Please print each record exactly, omitting none of them.

****

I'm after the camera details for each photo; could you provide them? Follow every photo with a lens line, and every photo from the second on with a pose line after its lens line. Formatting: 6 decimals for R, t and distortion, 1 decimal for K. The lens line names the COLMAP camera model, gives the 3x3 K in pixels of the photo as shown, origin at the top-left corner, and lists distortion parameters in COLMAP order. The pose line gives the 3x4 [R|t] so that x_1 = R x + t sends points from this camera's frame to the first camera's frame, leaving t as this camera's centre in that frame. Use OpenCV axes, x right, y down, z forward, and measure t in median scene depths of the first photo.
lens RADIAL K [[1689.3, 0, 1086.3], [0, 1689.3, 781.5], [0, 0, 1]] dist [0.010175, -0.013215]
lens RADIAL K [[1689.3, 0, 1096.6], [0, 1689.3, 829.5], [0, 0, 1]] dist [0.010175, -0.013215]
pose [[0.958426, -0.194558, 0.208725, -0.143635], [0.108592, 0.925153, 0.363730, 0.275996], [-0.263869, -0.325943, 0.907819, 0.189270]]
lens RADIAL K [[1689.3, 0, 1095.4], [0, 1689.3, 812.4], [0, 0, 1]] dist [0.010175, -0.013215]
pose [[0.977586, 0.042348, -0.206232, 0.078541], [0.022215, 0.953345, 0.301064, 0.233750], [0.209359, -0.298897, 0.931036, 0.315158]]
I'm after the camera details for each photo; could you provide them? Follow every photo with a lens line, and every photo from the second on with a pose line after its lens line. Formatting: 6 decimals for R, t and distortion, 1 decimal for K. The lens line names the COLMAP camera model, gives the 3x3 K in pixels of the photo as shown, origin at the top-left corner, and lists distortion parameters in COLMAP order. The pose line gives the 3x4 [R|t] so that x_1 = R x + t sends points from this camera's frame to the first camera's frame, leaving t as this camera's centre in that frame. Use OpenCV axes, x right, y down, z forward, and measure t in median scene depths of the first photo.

****

Written answer:
I'm after the camera details for each photo; could you provide them? Follow every photo with a lens line, and every photo from the second on with a pose line after its lens line. Formatting: 6 decimals for R, t and distortion, 1 decimal for K. The lens line names the COLMAP camera model, gives the 3x3 K in pixels of the photo as shown, origin at the top-left corner, and lists distortion parameters in COLMAP order. The pose line gives the 3x4 [R|t] so that x_1 = R x + t sends points from this camera's frame to the first camera's frame, leaving t as this camera's centre in that frame. Use OpenCV axes, x right, y down, z forward, and measure t in median scene depths of the first photo.
lens RADIAL K [[1689.3, 0, 1086.3], [0, 1689.3, 781.5], [0, 0, 1]] dist [0.010175, -0.013215]
lens RADIAL K [[1689.3, 0, 1096.6], [0, 1689.3, 829.5], [0, 0, 1]] dist [0.010175, -0.013215]
pose [[0.958426, -0.194558, 0.208725, -0.143635], [0.108592, 0.925153, 0.363730, 0.275996], [-0.263869, -0.325943, 0.907819, 0.189270]]
lens RADIAL K [[1689.3, 0, 1095.4], [0, 1689.3, 812.4], [0, 0, 1]] dist [0.010175, -0.013215]
pose [[0.977586, 0.042348, -0.206232, 0.078541], [0.022215, 0.953345, 0.301064, 0.233750], [0.209359, -0.298897, 0.931036, 0.315158]]
I'm after the camera details for each photo; could you provide them? Follow every photo with a lens line, and every photo from the second on with a pose line after its lens line. Formatting: 6 decimals for R, t and distortion, 1 decimal for K. The lens line names the COLMAP camera model, gives the 3x3 K in pixels of the photo as shown, origin at the top-left corner, and lists distortion parameters in COLMAP order. The pose line gives the 3x4 [R|t] so that x_1 = R x + t sends points from this camera's frame to the first camera's frame, leaving t as this camera's centre in that frame. Use OpenCV axes, x right, y down, z forward, and measure t in median scene depths of the first photo.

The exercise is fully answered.